# Importing Libraries

In [None]:
import pandas as pd
import matplotlib.pyplot as plt

In [None]:
df = pd.read_csv('https://raw.githubusercontent.com/codebasics/py/master/ML/9_decision_tree/Exercise/titanic.csv')

In [None]:
df.head()

In [None]:
df = df[['Survived','Pclass','Sex','Age','Fare']]

In [None]:
df.head()

# Cleaning DataSet

In [None]:
df.isnull().sum()

In [None]:
df.groupby('Sex')['Age'].mean()

In [None]:
df['Age']=df.groupby("Sex")['Age'].transform(lambda x: x.fillna(x.mean()))

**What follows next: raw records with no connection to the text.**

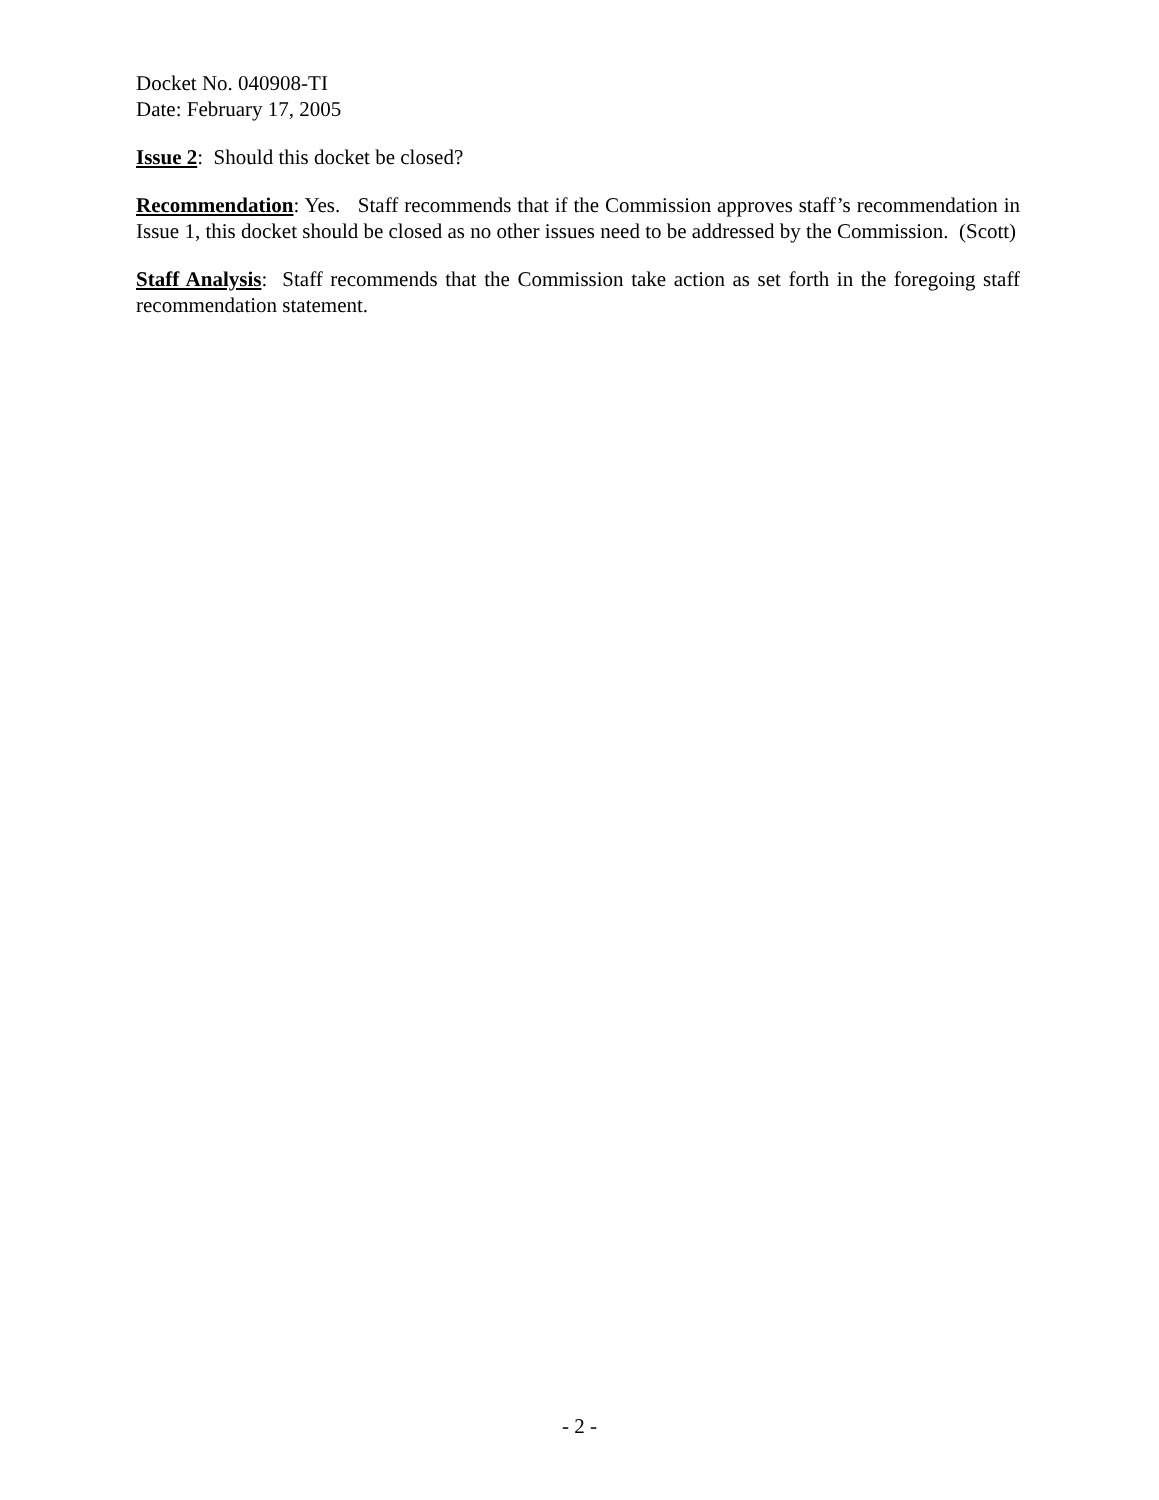Docket No. 040908-TI
Date: February 17, 2005
Issue 2: Should this docket be closed?
Recommendation: Yes. Staff recommends that if the Commission approves staff’s recommendation in Issue 1, this docket should be closed as no other issues need to be addressed by the Commission. (Scott)
Staff Analysis: Staff recommends that the Commission take action as set forth in the foregoing staff recommendation statement.
- 2 -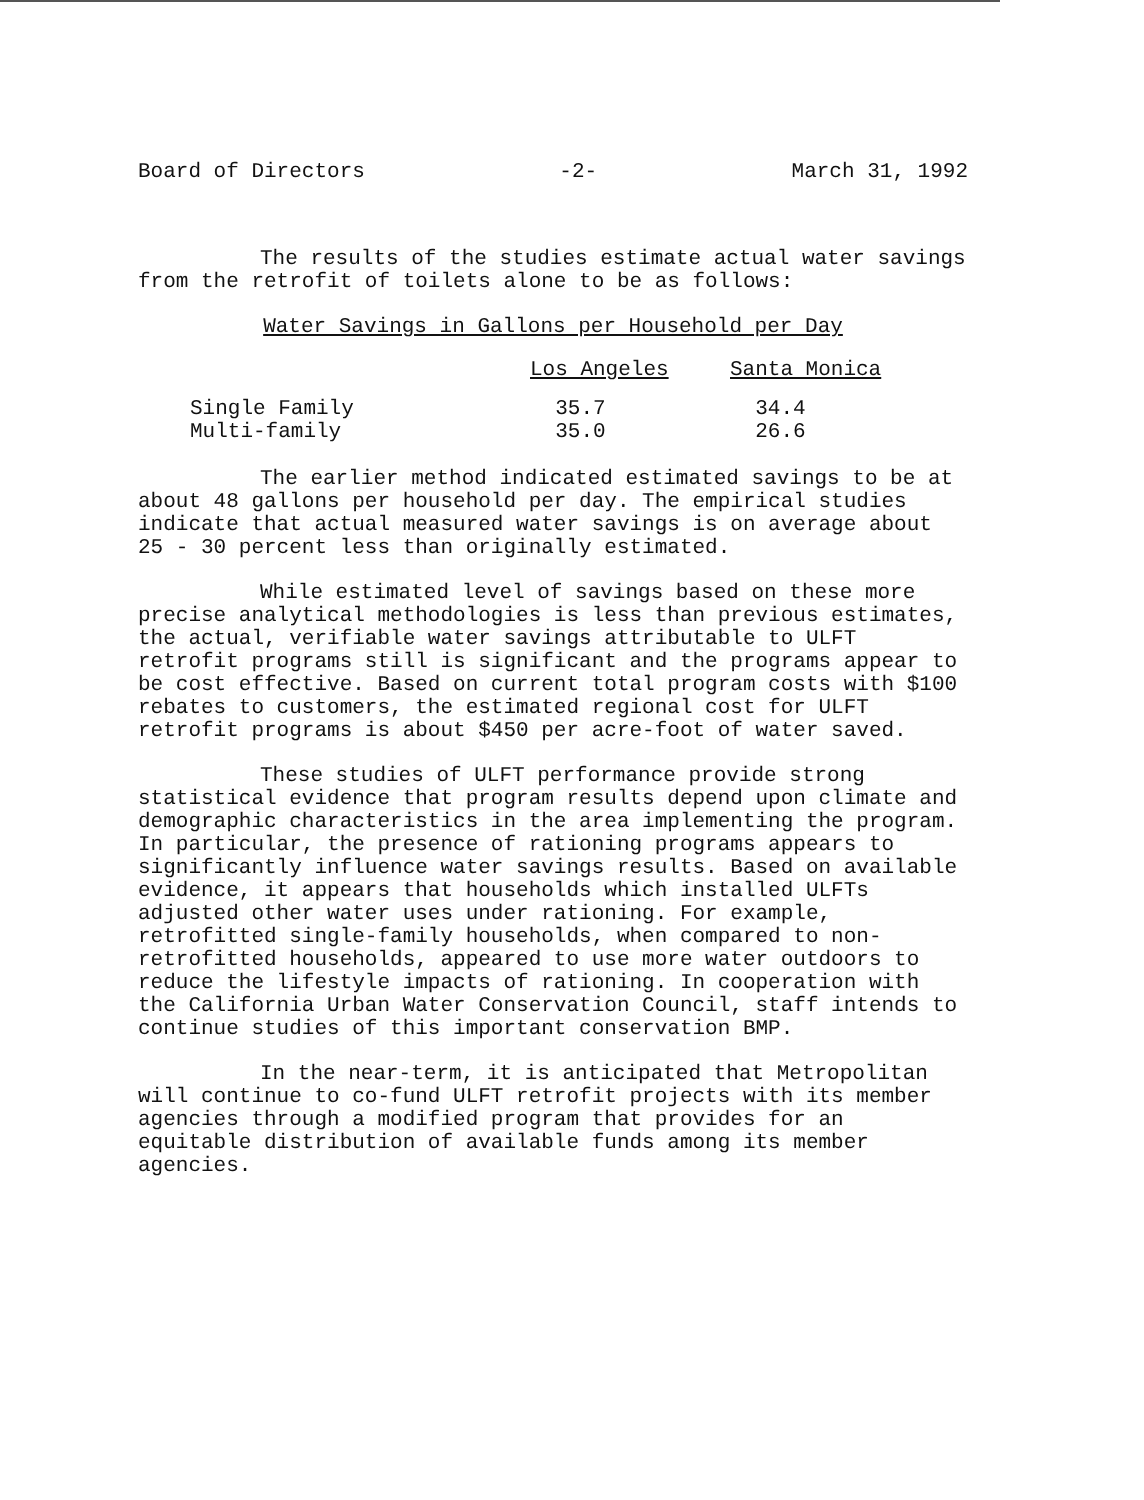Board of Directors -2- March 31, 1992
The results of the studies estimate actual water savings from the retrofit of toilets alone to be as follows:
Water Savings in Gallons per Household per Day
| | Los Angeles | Santa Monica |
| --- | --- | --- |
| Single Family | 35.7 | 34.4 |
| Multi-family | 35.0 | 26.6 |
The earlier method indicated estimated savings to be at about 48 gallons per household per day. The empirical studies indicate that actual measured water savings is on average about 25 - 30 percent less than originally estimated.
While estimated level of savings based on these more precise analytical methodologies is less than previous estimates, the actual, verifiable water savings attributable to ULFT retrofit programs still is significant and the programs appear to be cost effective. Based on current total program costs with $100 rebates to customers, the estimated regional cost for ULFT retrofit programs is about $450 per acre-foot of water saved.
These studies of ULFT performance provide strong statistical evidence that program results depend upon climate and demographic characteristics in the area implementing the program. In particular, the presence of rationing programs appears to significantly influence water savings results. Based on available evidence, it appears that households which installed ULFTs adjusted other water uses under rationing. For example, retrofitted single-family households, when compared to non-retrofitted households, appeared to use more water outdoors to reduce the lifestyle impacts of rationing. In cooperation with the California Urban Water Conservation Council, staff intends to continue studies of this important conservation BMP.
In the near-term, it is anticipated that Metropolitan will continue to co-fund ULFT retrofit projects with its member agencies through a modified program that provides for an equitable distribution of available funds among its member agencies.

# Changing category column to numerical column

In [None]:
from sklearn.preprocessing import LabelEncoder

In [None]:
le = LabelEncoder()

In [None]:
# Task 1: Transform the categorical 'Sex' attribute to a numerical format

In [None]:
df.head()

In [None]:
X = df[['Pclass','Sex','Age','Fare']]
y= df['Survived']

# Doing train_test_split

In [None]:
from sklearn.model_selection import train_test_split

In [None]:
# Task 2: Split the data considering the testing corpus as 30% and random state to 101.

# Training the model


In [None]:
from sklearn.tree import DecisionTreeClassifier

In [None]:
clf = DecisionTreeClassifier(random_state=0,criterion='gini')
clf.fit(X_train,y_train)

# Checking accuracy of testing dataset

In [None]:
from sklearn.metrics import accuracy_score

In [None]:
predictions_test=clf.predict(X_test)
# Task 3: Calculate the accuracy of the testing data

# Checking accuracy of training dataset

In [None]:
predictions_train = clf.predict(X_train)
accuracy_score(y_train,predictions_train)

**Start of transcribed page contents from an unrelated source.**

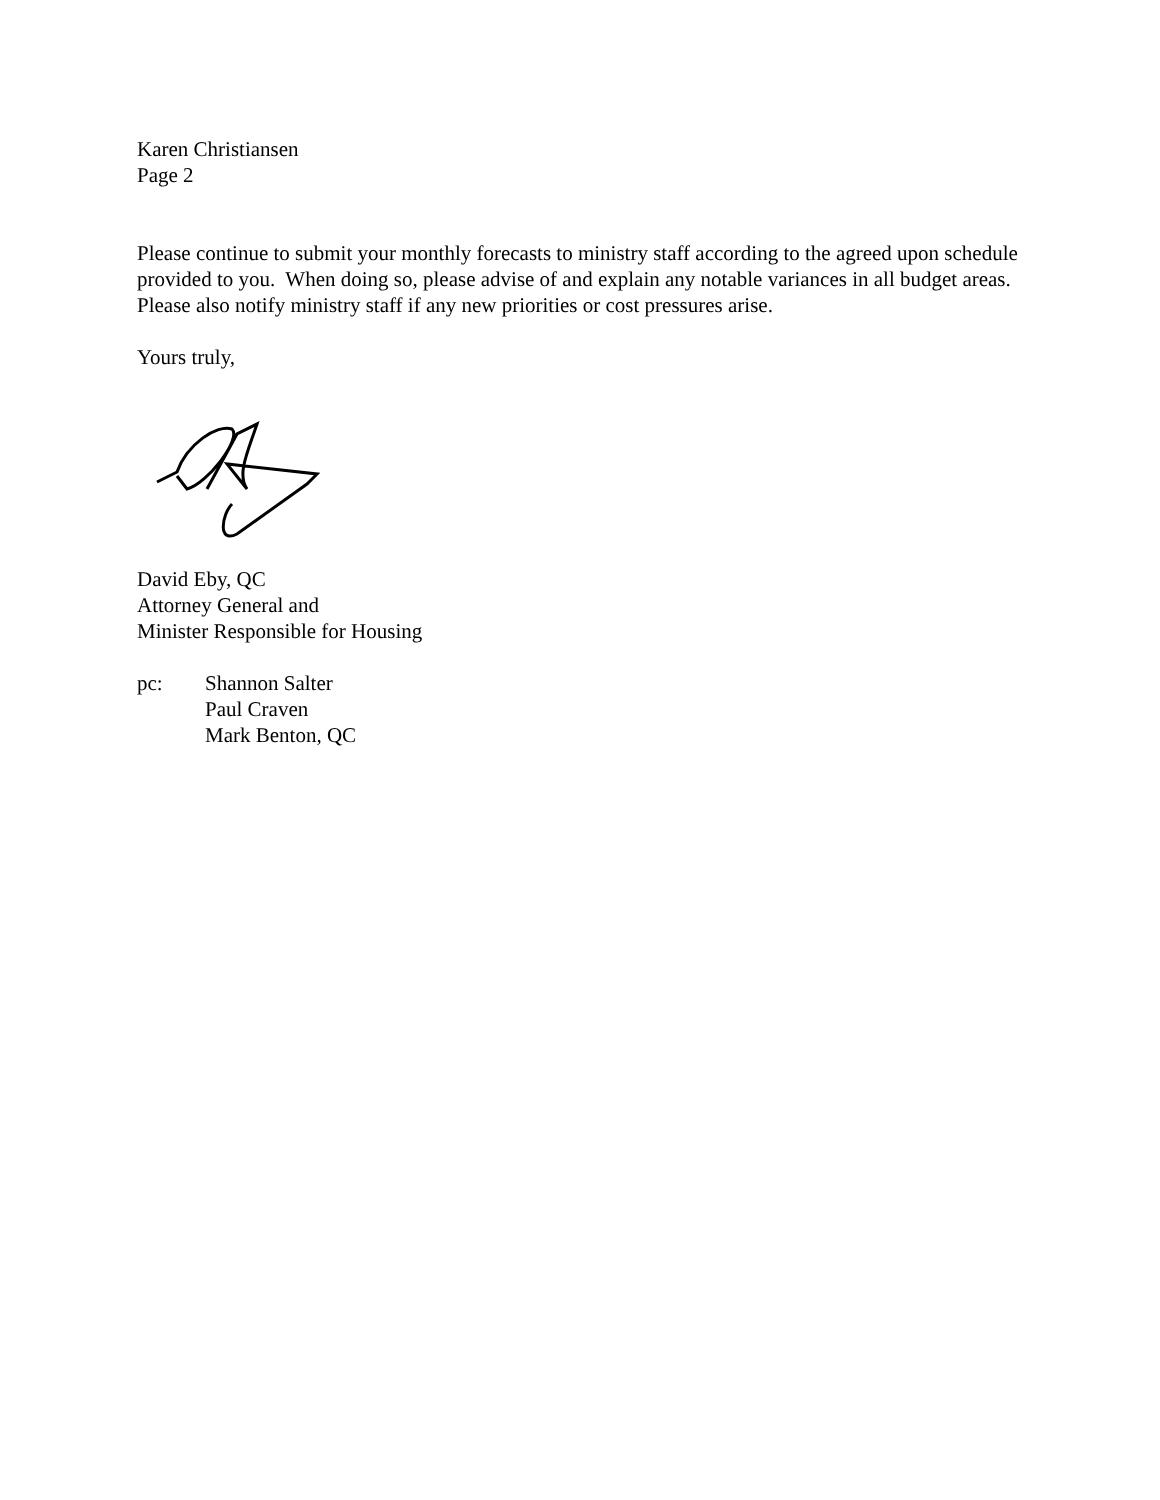Karen Christiansen
Page 2
Please continue to submit your monthly forecasts to ministry staff according to the agreed upon schedule provided to you. When doing so, please advise of and explain any notable variances in all budget areas. Please also notify ministry staff if any new priorities or cost pressures arise.
Yours truly,
David Eby, QC
Attorney General and
Minister Responsible for Housing
pc: Shannon Salter
Paul Craven
Mark Benton, QC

#### Here we can clearly see that for training dataset our accuracy is very high whereas for test dataset it is very low,hence our model is overfitted and to avoid this we will use Pruning method later.

# Visualizing our final decision tree

In [None]:
from sklearn import tree
plt.figure(figsize=(15,10))
tree.plot_tree(clf,filled=True)
plt.show()

# Evaluating our test dataset

In [None]:
from sklearn.metrics import classification_report,confusion_matrix

In [None]:
print(classification_report(y_test,predictions_test))
# Task 4: Generate the confusion matrix for evaluating the testing corpus

# Evaluating our training dataset

In [None]:
print(classification_report(y_train,predictions_train))
# Task 5: Generate the confusion matrix for evaluating the training corpus

# Finding false positive rate and true positive rate

In [None]:
from sklearn.metrics import roc_curve,auc

In [None]:
dt_probs = clf.predict_proba(X_test)[:,1]

In [None]:
fpr_dt, tpr_dt, thresholds_dt = roc_curve(y_test,dt_probs)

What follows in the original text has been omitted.